In regards to Part 3, the Local Authority were of the opinion that the child could be taught within a maintained mainstream secondary school where there would be no small class sizes and the child would instead be supported by way of additional support in the form of a teaching assistant for at least 10 hours minimum. This was not the parents’ desired position nor was it the position of the experts instructed by parents. The evidence submitted by the parent’s experts confirmed that the child required small class sizes at all times, to be taught by experienced and trained teachers and to be taught alongside an appropriate peer group.

The Tribunal confirmed that in their opinion the child only just coped in primary school and as a result, they further confirmed that in their opinion, he would significantly struggle within a large maintained mainstream secondary school. They concluded that the child needed to be taught in a calm environment and one that is able to provide him with a small class size.

In relation to Part 4 of the Statement, the Local Authority accepted that the parental preference school could meet the child’s Special Educational Needs. They did however argue that the maintained mainstream school being suggested by the Local Authority was also able to meet the child’s needs and that a placement at the parental preference provision would amount to unreasonable use of public expenditure. This is an argument we see used very often by Local Authority’s and when this argument is used, it is necessary to determine the suitability of the provisions in question.

After considering the evidence before them, the Tribunal ultimately concluded that the child required a small and calm environment and whilst the maintained mainstream school being suggested by the Local Authority could offer relatively small class sizes, it would not offer the child a peer group with a similar cognitive ability. Therefore, all of the essential elements of an educational setting that the child ultimately required were not available within the maintained mainstream school. The Tribunal thereafter confirmed that the parental preference school would be named in Part 4 of the Statement of Special Educational Needs.


We were instructed by parents two years prior to the final hearing taking place and parents were very unfortunate in the sense that the Local Authority refused their requests at each stage of the process. They initially refused to complete a Statutory Assessment of the child’s Special Education Needs but after being taken to Tribunal they were forced to complete that Assessment and thereafter decided after the assessment, not to issue a Statement of Special Educational Needs. The parents thereafter lodged an appeal against this decision which the Local Authority eventually conceded. Even after many months of trying to fight for their child’s special Education Needs to be recognised and supported by way of a Statement, the Local Authority issued a Statement of Special Educational Needs that was weak and did not appropriately support the child’s needs. With the assistance of HCB Solicitors, the parents lodged their final appeal against the contents of the Statement and were successful at the Tribunal hearing.
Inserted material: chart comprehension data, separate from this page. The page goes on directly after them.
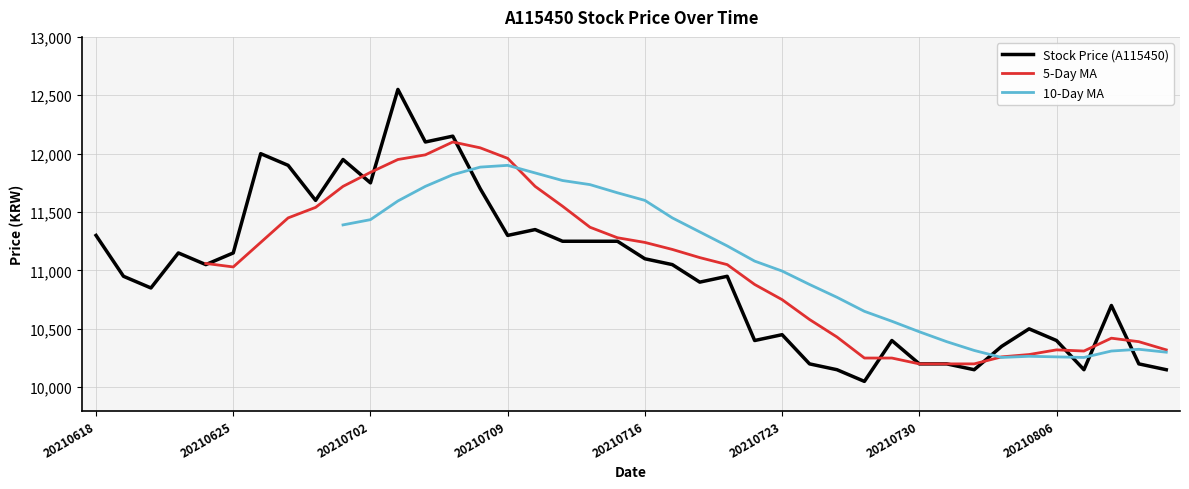

Where is the data nearest to the value 11300?

20210709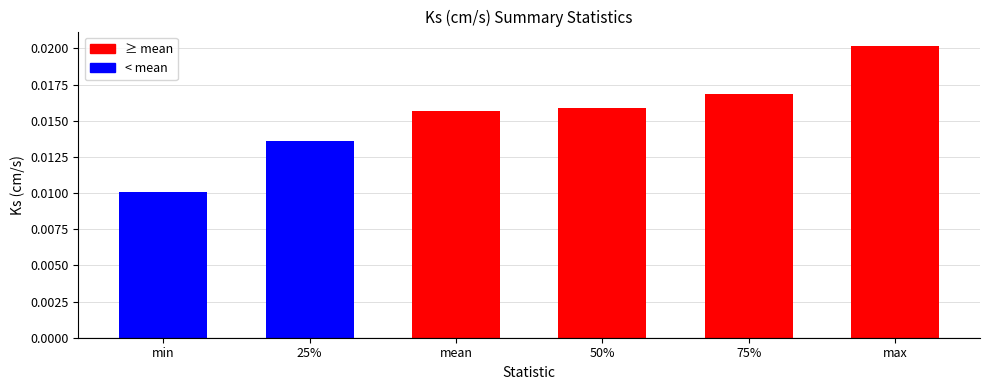

How many values are between 0 and 1?

6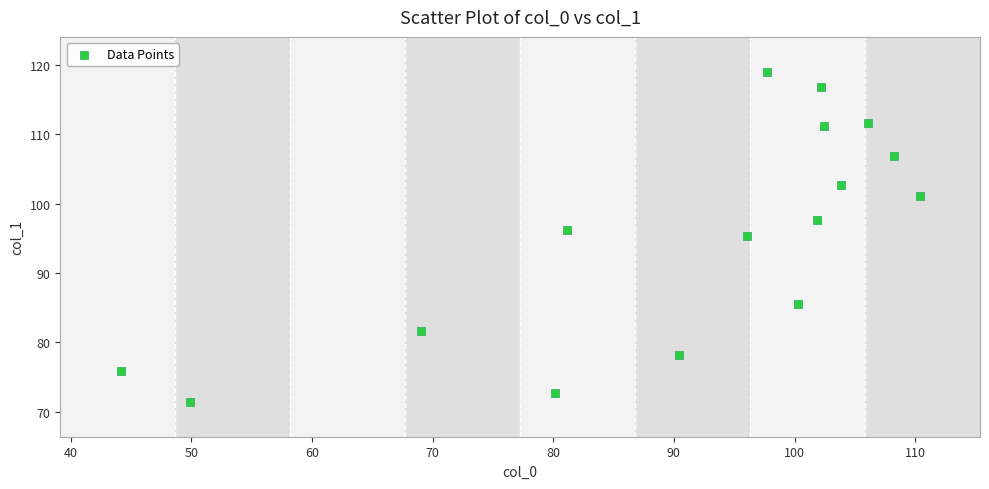

What is the range of X values (max minus min)?

66.2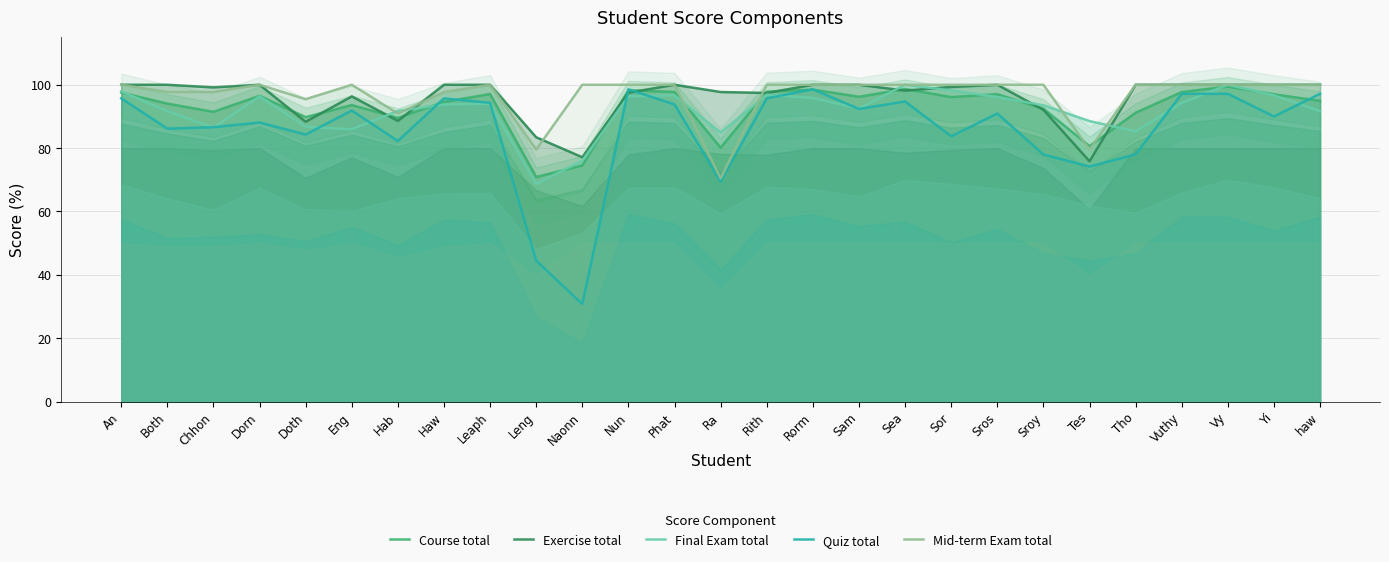

True or false: Quiz total has a value of 28.8 at Sor.

False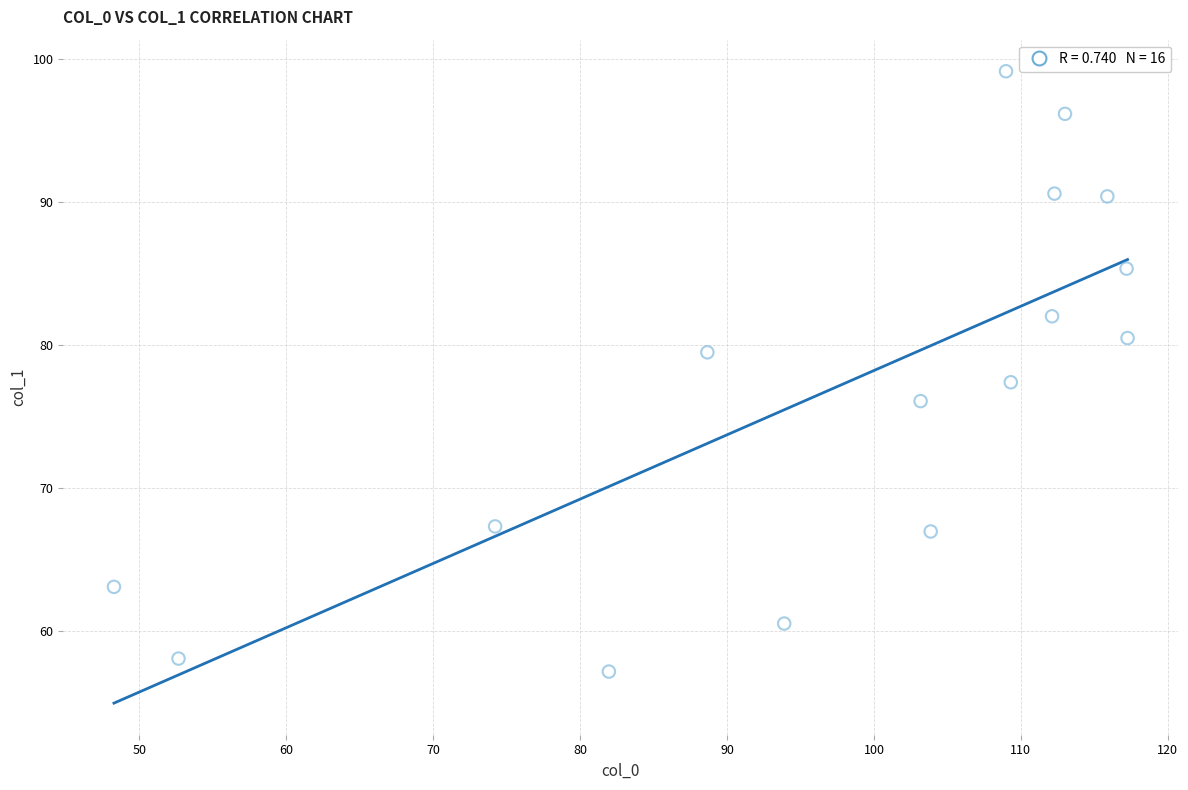

What is the range of X values (max minus min)?

69.0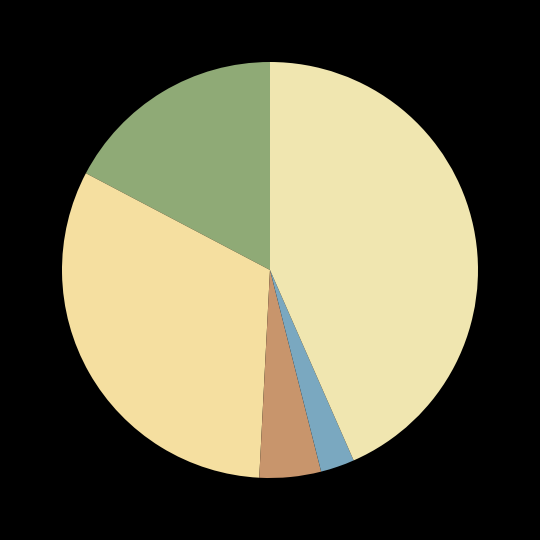

To the nearest percent, what is the difference between the largest and smallest slice percentages?

41%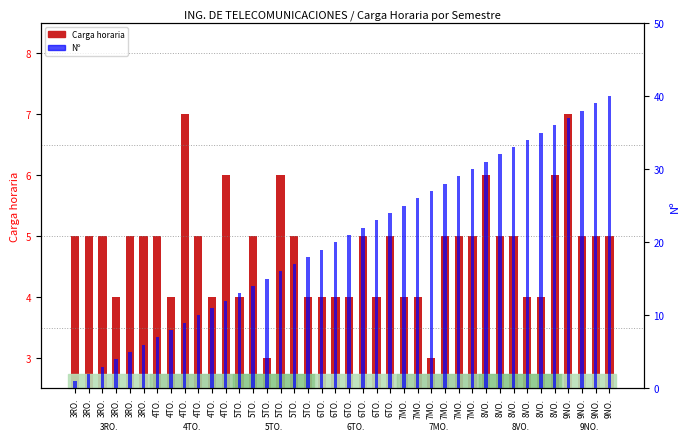

Count the number of categories in the chart.

40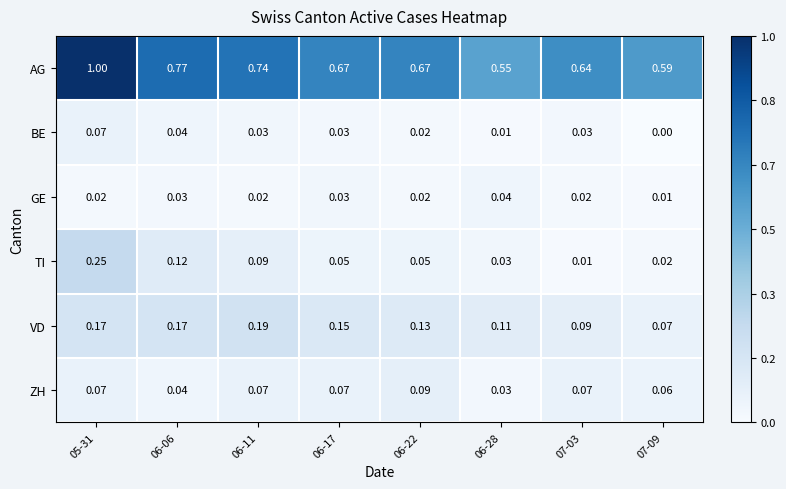

Is the value of TI at 07-09 greater than the value of BE at 06-06?

No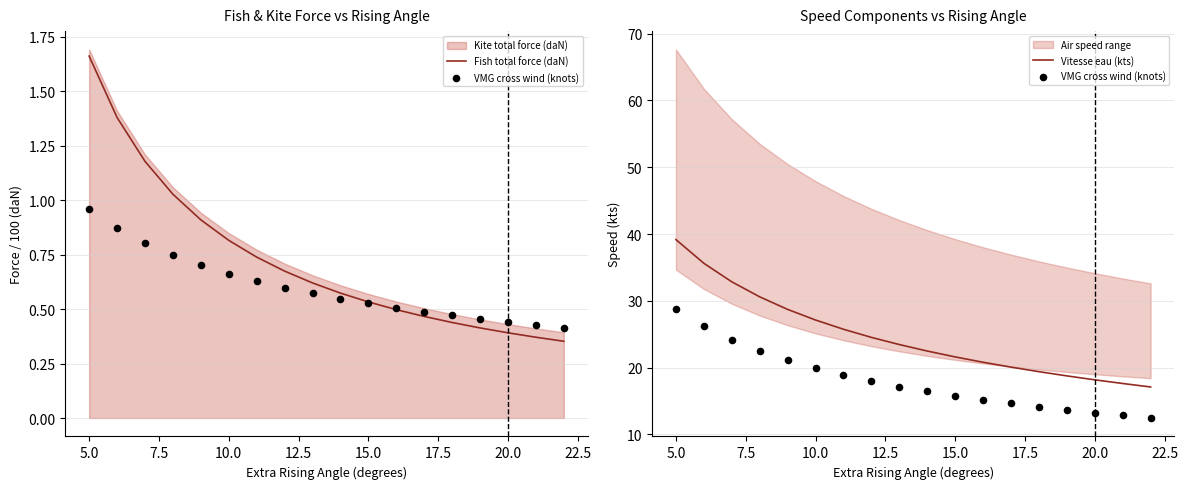

Which series has the largest total across all categories?

Vitesse eau (kts)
It is unfortunate that the Local Authority conducted the appeal in this manner but the Tribunal were ultimately very sympathetic towards the parents and were aware that the Local Authority had dealt with matters poorly. Thankfully, the parents were supported by specialist solicitors and also independent experts by way of an Educational Psychologist, Speech and Language Therapist and an Occupational Therapist to navigate them through the process. Despite a turbulent two-year period, the child is now happily placed within the parental preference school. After many years of being failed by the system, he is now taught within a very successful independent provision that has SEN expertise, taught in small class sizes and by experienced teachers, has direct Speech and Language Therapy and Occupational Therapy provision and 1:1 additional numeracy and literacy sessions, all of which is fully funded by the Local Authority.